• TASK DESCRIPTION: Transcribe each of the records below exactly, excluding all pictures.

▬▬▬▬▬▬

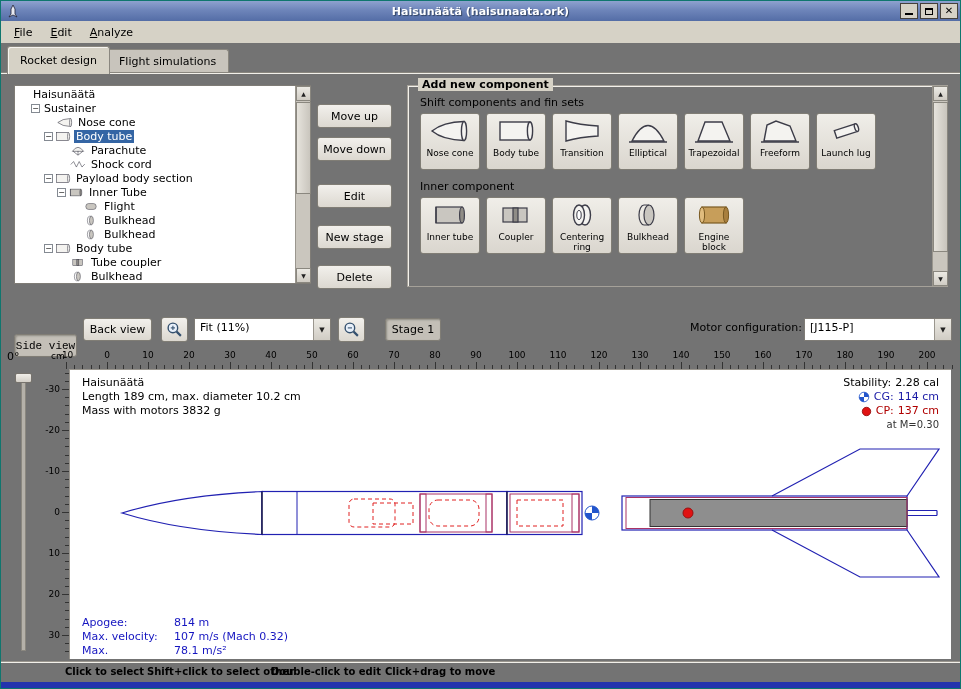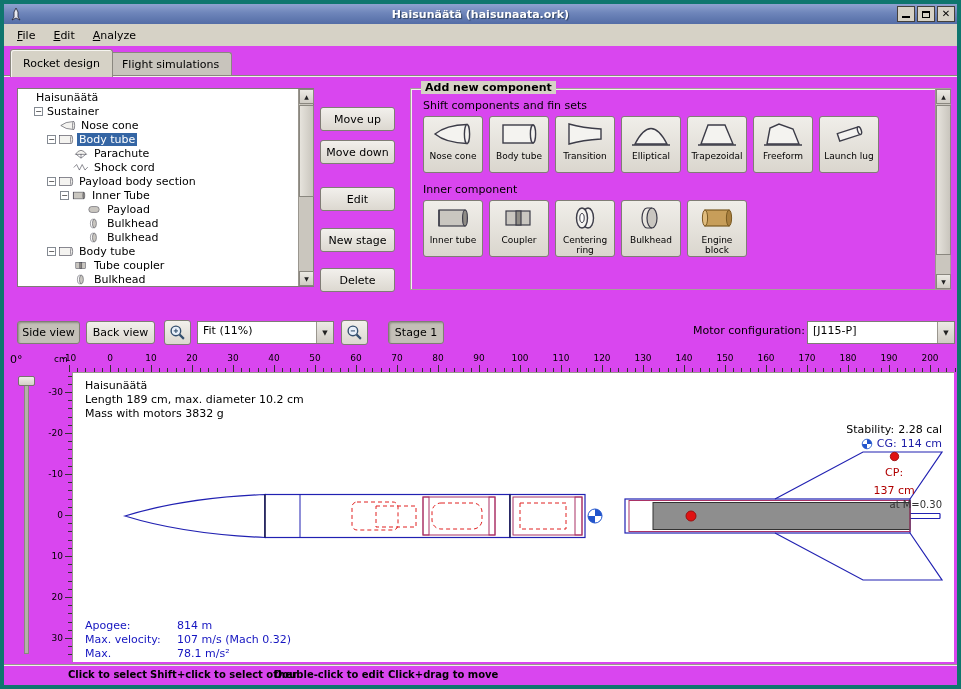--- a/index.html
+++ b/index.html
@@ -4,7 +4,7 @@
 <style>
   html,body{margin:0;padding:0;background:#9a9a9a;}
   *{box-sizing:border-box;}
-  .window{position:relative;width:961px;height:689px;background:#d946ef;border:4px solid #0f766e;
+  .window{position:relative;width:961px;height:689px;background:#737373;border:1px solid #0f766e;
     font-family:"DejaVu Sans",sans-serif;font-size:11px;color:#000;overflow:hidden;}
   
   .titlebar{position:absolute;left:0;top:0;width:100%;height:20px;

▬▬▬▬▬▬

• TASK ANSWER:
--- a/index.html
+++ b/index.html
@@ -4,7 +4,7 @@
 <style>
   html,body{margin:0;padding:0;background:#9a9a9a;}
   *{box-sizing:border-box;}
-  .window{position:relative;width:961px;height:689px;background:#d946ef;border:4px solid #0f766e;
+  .window{position:relative;width:961px;height:689px;background:#737373;border:1px solid #0f766e;
     font-family:"DejaVu Sans",sans-serif;font-size:11px;color:#000;overflow:hidden;}
   
   .titlebar{position:absolute;left:0;top:0;width:100%;height:20px;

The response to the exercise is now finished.